(Text under study Opens)

I'm not sure about the projection parameters -- very interesting topic though, and very important to get that right, please change those params as necessary to improve your results.

This simply reads Excel for data that is defined (named ranges only), creates an xy multipoint event using an array and multipoint class.  The 'trick' that may not be immediately apparent is where 5 lines need to be commented out if you don't want to 'see' the centroids as computed before projecting...it was easy to leave that in as related to Dan Patterson's comment about the error associated with finding the actual center.  This is much more complex in terms of coordinate systems and transformation methods than it may initially seem.  ...why the comparison was warranted.  You probably cannot determine anything conclusive with this data, but there are differences in the 2 datasets (look at the attached zip, the contained gdb - the script is also listed below for viewing purposes):

multipointPCS_1 (the projected GCS result, centroid computed before projecting)
multipointPCS_2 (the PCS result, centroid computed after event layer was projected)

Enjoy,
Wayne

import arcpy, os, sys
arcpy.env.overwriteOutput = True

scriptLoc = sys.argv[0]
rootpath = scriptLoc.rsplit(os.sep)[0]
arcpy.env.workspace = os.path.join(rootpath, 'avePairCoords.xlsx')
rootpath = os.path.join(rootpath, 'stage.gdb')

multipointGCS = os.path.join(rootpath, 'multipointGCS')
multipointPCS_1 = os.path.join(rootpath, 'multipointPCS_1')
multipointPCS_2 = os.path.join(rootpath, 'multipointPCS_2')

installDir = arcpy.GetInstallInfo()['InstallDir']
SR_GCS = os.path.join(installDir, r'Coordinate Systems\Geographic Coordinate Systems\World\WGS 1984.prj')
SR_PCS = os.path.join(installDir, r'Coordinate Systems\Projected Coordinate Systems\National Grids\Canada\NAD 1983 BC Environment Albers.prj')
transform = 'WGS_1984_(ITRF00)_To_NAD_1983'

arcpy.CreateFeatureclass_management(rootpath, 'multipointGCS', 'MULTIPOINT', os.path.join(rootpath, 'multipointGCS_template'), '', '', SR_GCS)
arcpy.CreateFeatureclass_management(rootpath, 'multipointPCS_2', 'MULTIPOINT', os.path.join(rootpath, 'multipointPCS_template'), '', '', SR_PCS)

pointArray = arcpy.Array()
pnt = arcpy.Point()

worksheets = arcpy.ListTables()

sheets = []
for sheet in worksheets:
 if '$' not in sheet: sheets.append(sheet)

rowsGCS = arcpy.InsertCursor(multipointGCS, SR_GCS)

for sheet in sheets:
        print 'processing: ' + sheet
        fields = arcpy.ListFields(sheet)
        rows = arcpy.SearchCursor(sheet)
        for row in rows:
                ID = int(row.getValue(fields[0].name))
                for i in range(2, len(fields), 3):
                        lat, lon = row.getValue(fields.name), row.getValue(fields[i + 1].name)
                        pnt.X, pnt.Y = lon, lat
                        pointArray.add(pnt)
                feat = rowsGCS.newRow()
                multiPoint = arcpy.Multipoint(pointArray)
                feat.shape = multiPoint
                rowsGCS.insertRow(feat)
                pointArray.removeAll()

(Text under study Closes)
(Extracted information Opens)

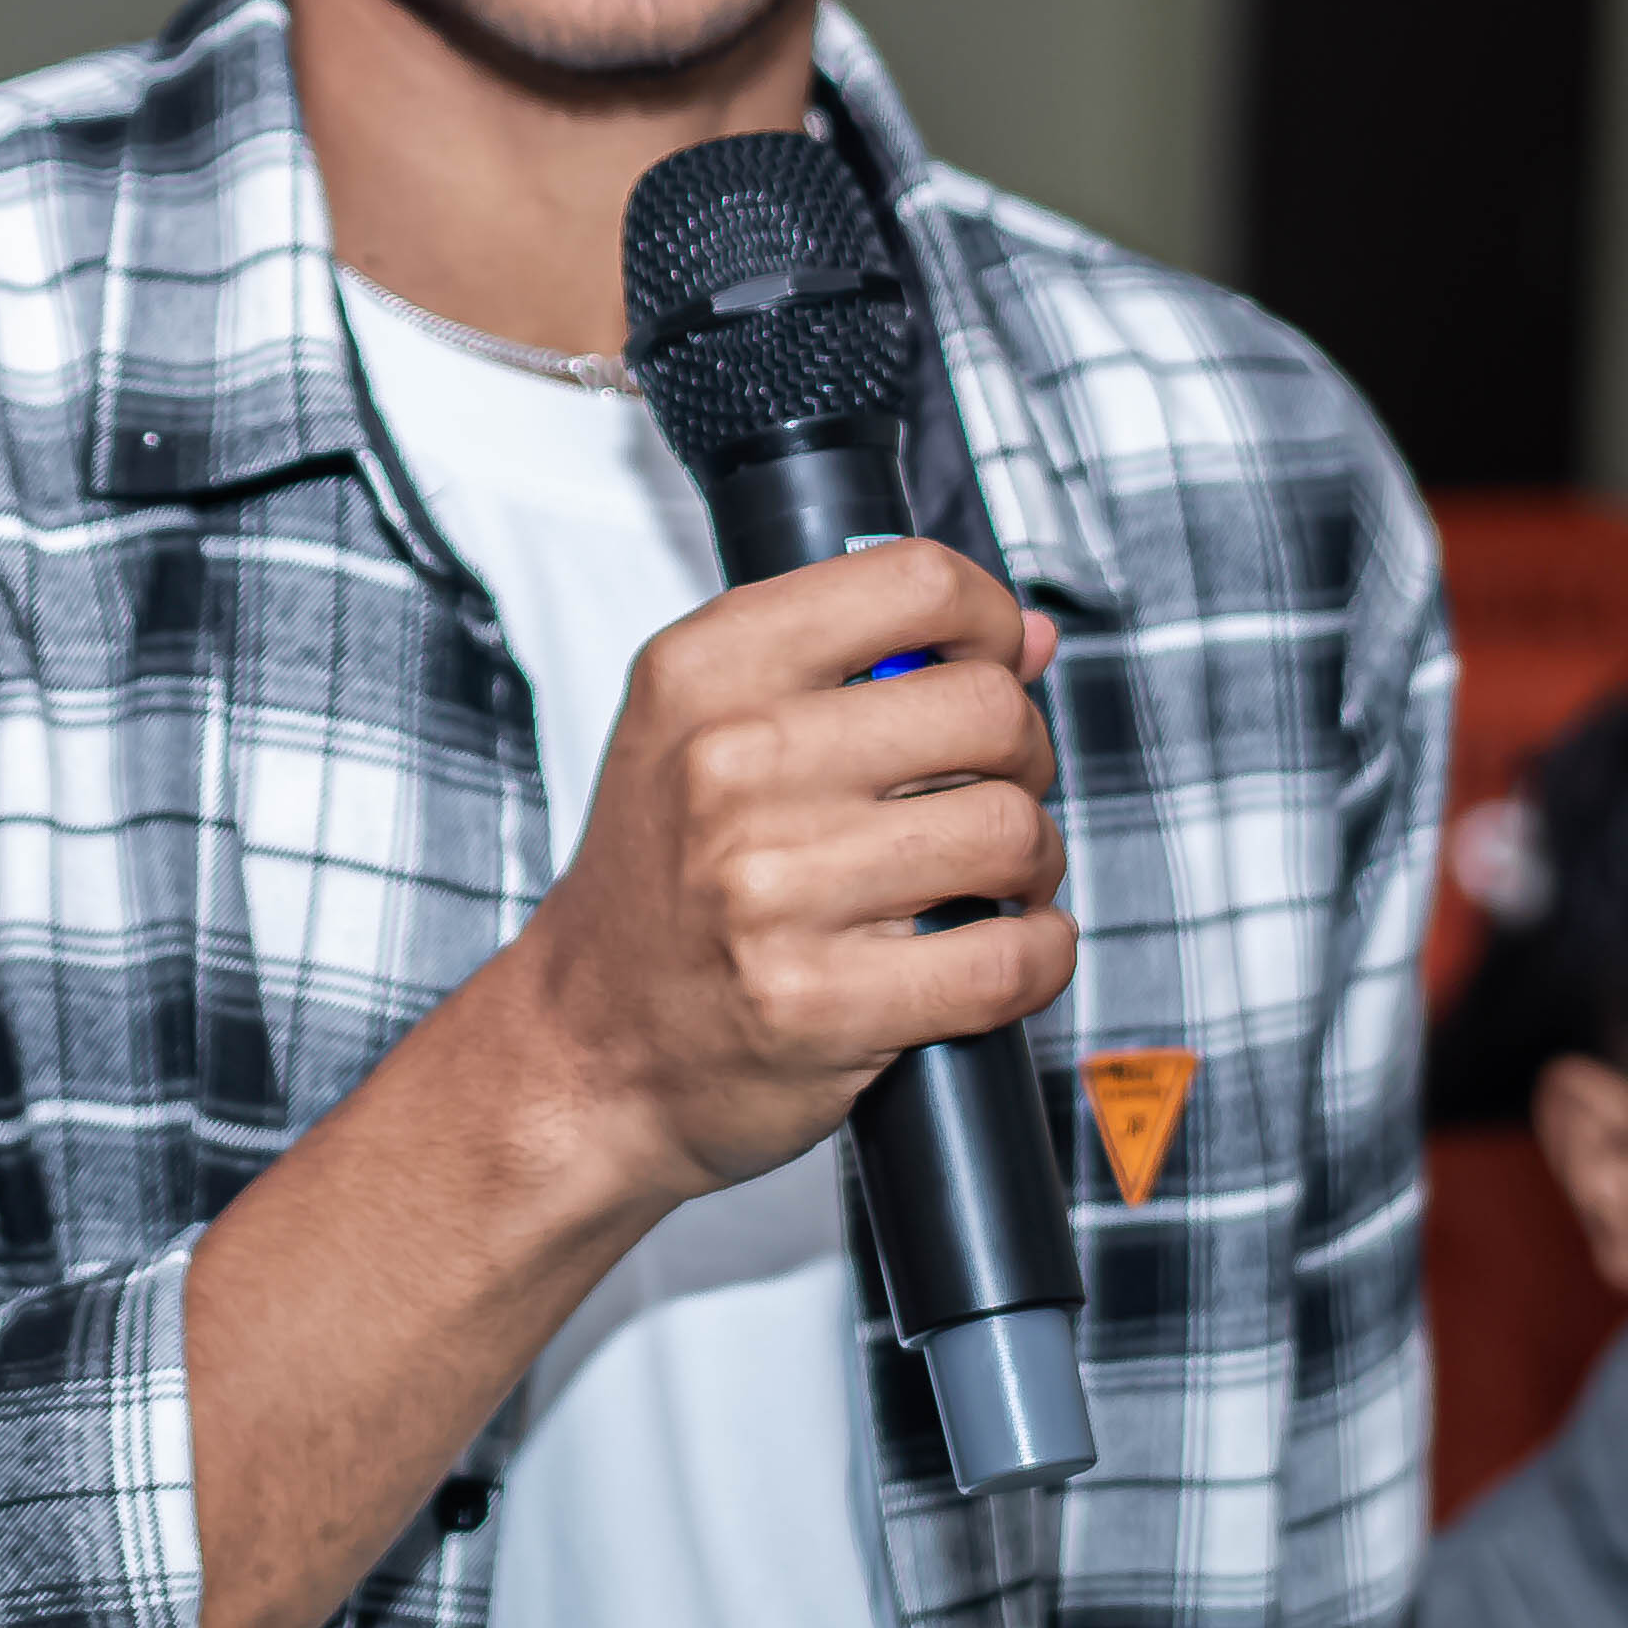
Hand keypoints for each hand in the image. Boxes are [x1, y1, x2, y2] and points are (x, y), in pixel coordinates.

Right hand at [500, 538, 1071, 1215]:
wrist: (589, 1045)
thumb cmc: (664, 883)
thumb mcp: (709, 730)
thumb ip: (863, 663)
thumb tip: (1034, 635)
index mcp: (705, 673)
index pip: (913, 582)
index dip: (988, 619)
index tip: (992, 661)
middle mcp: (732, 766)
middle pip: (989, 709)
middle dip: (1025, 753)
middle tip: (992, 788)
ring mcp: (773, 888)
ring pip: (1013, 832)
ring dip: (1034, 861)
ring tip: (990, 880)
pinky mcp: (821, 1001)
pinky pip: (1010, 958)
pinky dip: (1038, 955)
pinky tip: (1001, 949)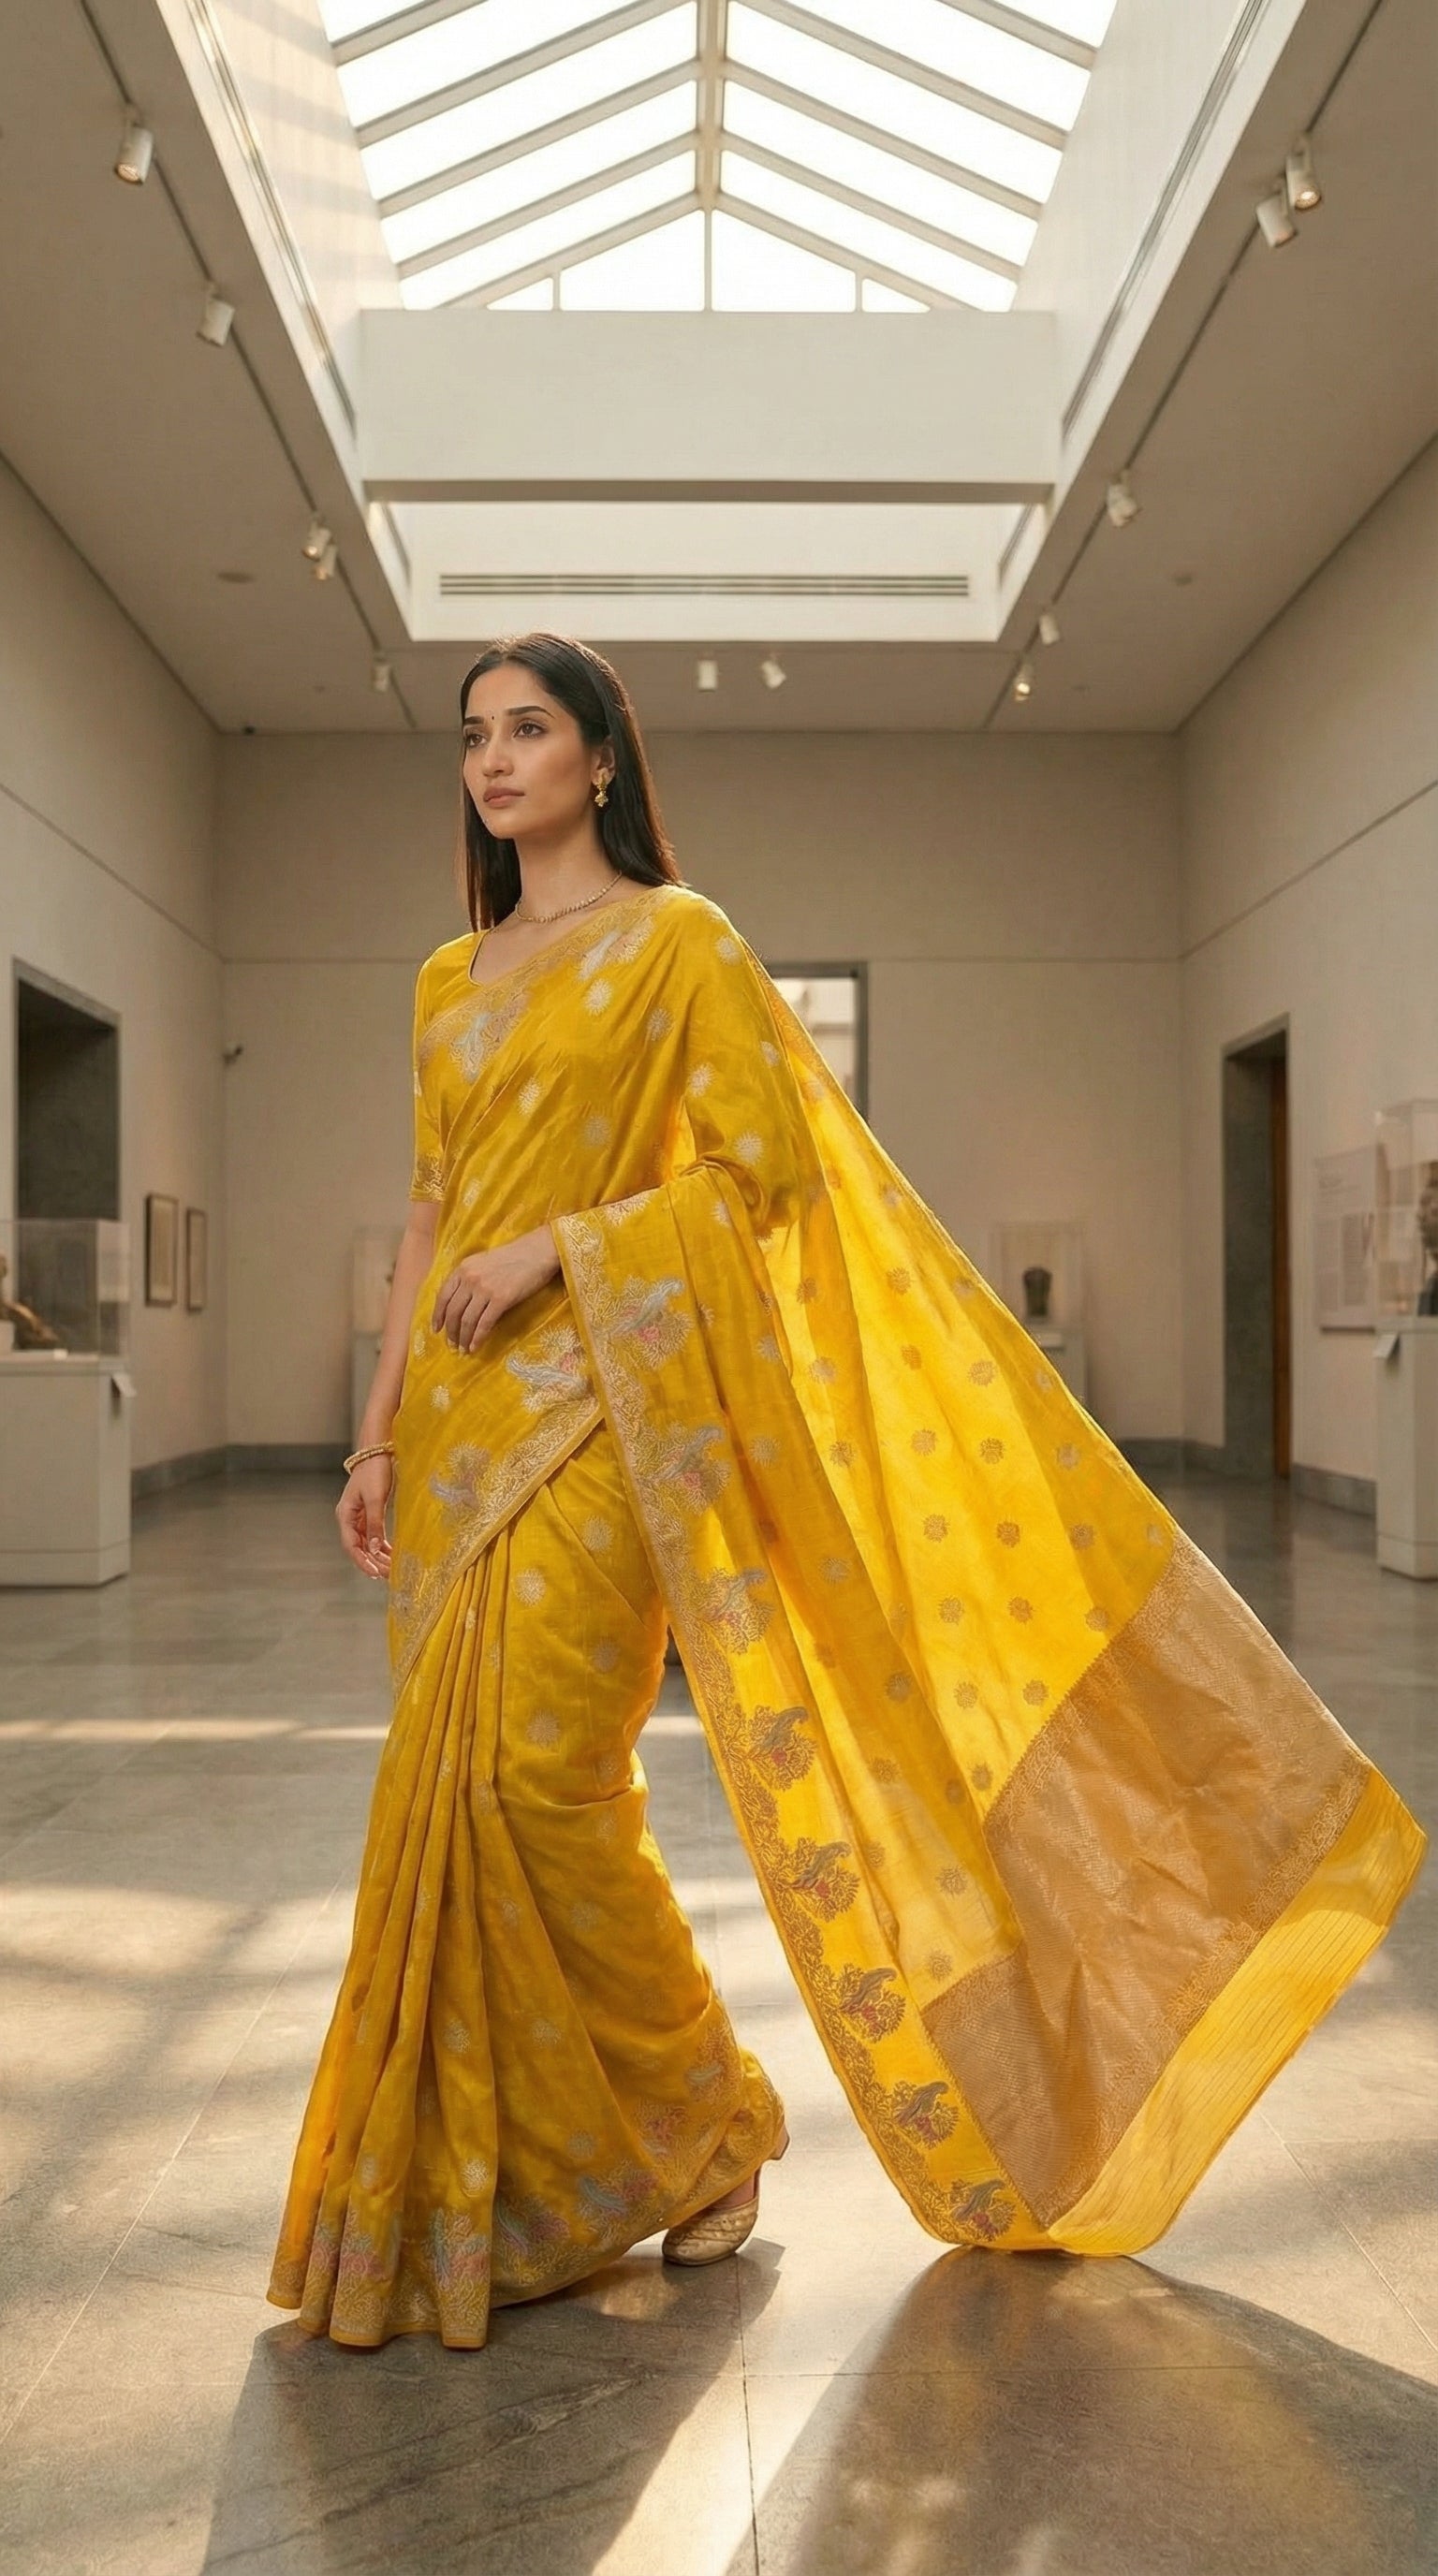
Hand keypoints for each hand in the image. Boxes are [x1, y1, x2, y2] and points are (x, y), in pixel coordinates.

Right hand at [337, 1455, 392, 1580]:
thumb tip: (375, 1549)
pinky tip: (392, 1555)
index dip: (362, 1562)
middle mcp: (349, 1519)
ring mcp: (358, 1518)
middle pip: (359, 1548)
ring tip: (392, 1569)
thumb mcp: (376, 1498)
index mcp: (345, 1515)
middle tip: (389, 1575)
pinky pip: (373, 1536)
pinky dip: (382, 1546)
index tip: (375, 1573)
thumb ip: (375, 1524)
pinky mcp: (368, 1515)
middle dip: (373, 1562)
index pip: (351, 1546)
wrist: (377, 1452)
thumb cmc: (374, 1472)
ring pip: (367, 1544)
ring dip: (378, 1556)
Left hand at [431, 1225, 559, 1351]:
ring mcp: (485, 1289)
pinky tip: (475, 1347)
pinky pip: (484, 1324)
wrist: (538, 1251)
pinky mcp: (501, 1299)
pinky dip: (477, 1338)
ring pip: (467, 1320)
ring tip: (463, 1349)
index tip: (437, 1329)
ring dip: (463, 1338)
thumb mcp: (483, 1262)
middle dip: (451, 1331)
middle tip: (452, 1344)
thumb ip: (470, 1278)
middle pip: (453, 1311)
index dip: (438, 1315)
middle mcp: (470, 1278)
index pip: (443, 1296)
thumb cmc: (514, 1256)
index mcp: (463, 1268)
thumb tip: (461, 1302)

(Extracted information Closes)

◆ What this task involves
Continue the forum post about building multipoint features from Excel coordinates with ArcPy, starting right after its final line of code.

◆ Answer box
                # Comment out the following 4 lines below to prevent adding the centroid to the GCS output.
                # These lines were added to observe and experiment with processing the centroid before projecting the event layer.
                trueCentroid = multiPoint.trueCentroid
                feat = rowsGCS.newRow()
                feat.shape = trueCentroid
                rowsGCS.insertRow(feat)
                
del row, rows, rowsGCS

arcpy.Project_management(multipointGCS, multipointPCS_1, SR_PCS, transform)

rowsPCS1 = arcpy.SearchCursor(multipointPCS_1)
rowsPCS2 = arcpy.InsertCursor(multipointPCS_2)

row = rowsPCS1.next()
while row:
        feat1 = row.shape
        for pnt in feat1:
                pointArray.add(pnt)
        multiPoint = arcpy.Multipoint(pointArray)
        trueCentroid = multiPoint.trueCentroid
        feat2 = rowsPCS2.newRow()
        feat2.shape = multiPoint
        rowsPCS2.insertRow(feat2)
        feat2 = rowsPCS2.newRow()
        feat2.shape = trueCentroid
        rowsPCS2.insertRow(feat2)

        pointArray.removeAll()
        row = rowsPCS1.next()

        # This single following line below will also need commenting out as well if not processing the centroid GCS intermediate output.
        # If the multipoint row does not exist, then there is no need to skip an extra row on the search cursor.
        row = rowsPCS1.next()

del row, rowsPCS1, rowsPCS2
print 'done.'

Thanks Wayne, I really appreciate your help.  I've done one sheet by adding two columns then using the field cal St_lat +End_lat/2 to find the centroids, but it is time consuming.. so thank you for the script, can't wait to try it.

Jane
0 Kudos
T__WayneWhitley
Frequent Contributor
Sure... just thinking, but if I get time, maybe I can show you how to correctly implement it as a script tool, with a few small modifications of course.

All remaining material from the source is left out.